Why am I getting Exception while executing OSLC properties query on DNG?
When I try to execute oslc.properties query with a dcterm and a custom value, I am getting the below error
2 answers
Are you URL encoding the values for the oslc.properties and oslc.prefix parameters?
URL encoding is required for these because they typically contain characters such as ":", "<", ">" etc.

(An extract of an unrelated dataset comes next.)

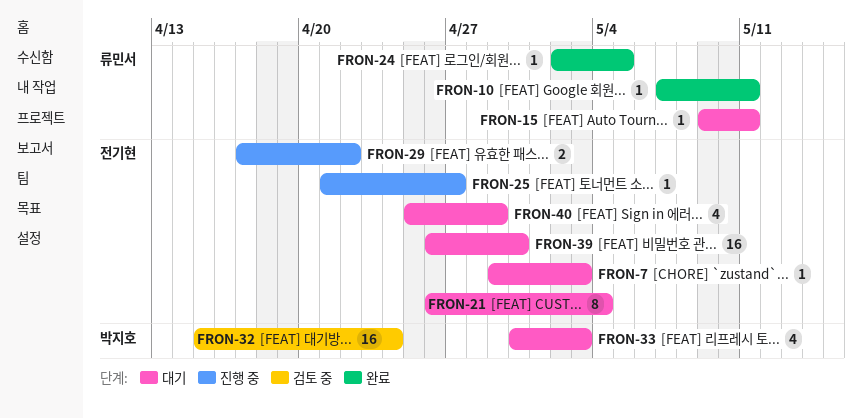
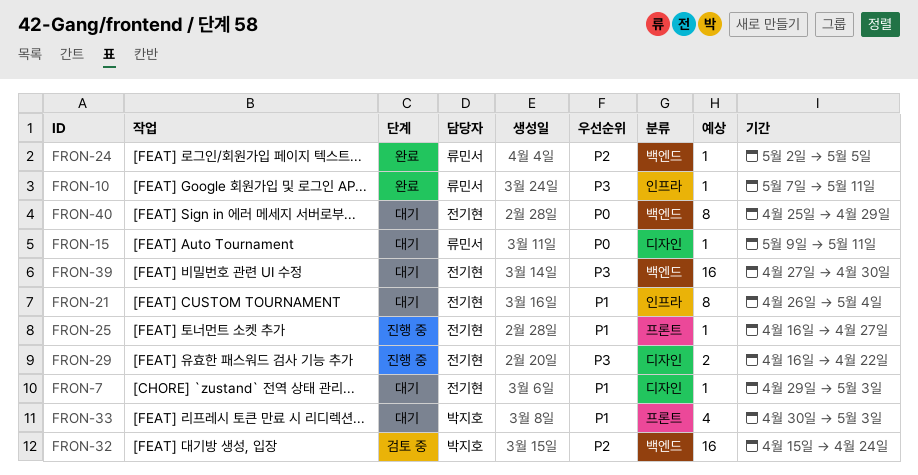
FRON-25, start: Apr 21 -> Apr 16
FRON-29, start: Apr 17 -> Apr 16
FRON-39, start: Apr 26 -> Apr 27
FRON-40, estimate: 4 -> 8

You might try oslc.select instead of oslc.properties. As explained in OSLC Query 3.0 oslc.properties selects properties of the query result container itself, whereas oslc.select selects properties of each member of that container found by the query. For OSLC queries, you almost always want to use oslc.select. While most server implementations that implement OSLC query support oslc.select, many might not support oslc.properties.
Comments
I tried using OSLC select but it is not filtering selected values from the response, my query is like
- The oslc.select value is not URL encoded and contains ":", and
- The oslc.select value references the prefix "j.0" which is unlikely to have been defined by default and the URI does not define it using oslc.prefix. As a general principle, it's better to use a meaningful prefix name, and if it's not defined by default, specify oslc.prefix to define it. The known prefixes will be listed on the OSLC service provider using oslc:prefixDefinition. See section 5.2 of https://docs.oasis-open-projects.org/oslc-op/core/v3.0/ps01/discovery.html
Comments
Ian Barnard
FORUM ADMINISTRATOR / FORUM MODERATOR / JAZZ DEVELOPER Dec 04 '20, 7:08 a.m.I've never seen an OSLC Query for DNG based on something like your URL https://localhost:9090/testserver/resources - was this retrieved from a query capability? Or where else did you get it from? Also what is j.0:sample as a URI - this has to be the URI of an attribute type definition. I'm not sure j.0 is valid as a prefix, try j0 or just j? And what headers are you sending with the GET? It's usually easiest to get your query working the first time by using a REST client like Postman - once it works then apply the same headers/parameters in your code.
G C
Dec 07 '20, 12:37 a.m.https://localhost:9090/testserver/resources - This is my server URL from where I am getting response using OSLC query.
Ian Barnard
FORUM ADMINISTRATOR / FORUM MODERATOR / JAZZ DEVELOPER Dec 07 '20, 7:32 a.m.AFAICT https://localhost:9090/testserver/resources isn't a published OSLC query URL, i.e. it's not in a QueryCapability, so you're unlikely to get any sense out of it using OSLC Query parameters.
Ian Barnard
FORUM ADMINISTRATOR / FORUM MODERATOR / JAZZ DEVELOPER Dec 07 '20, 8:59 a.m.This is the most likely cause of the exception you're getting. To avoid the exception, use a published QueryCapability urls.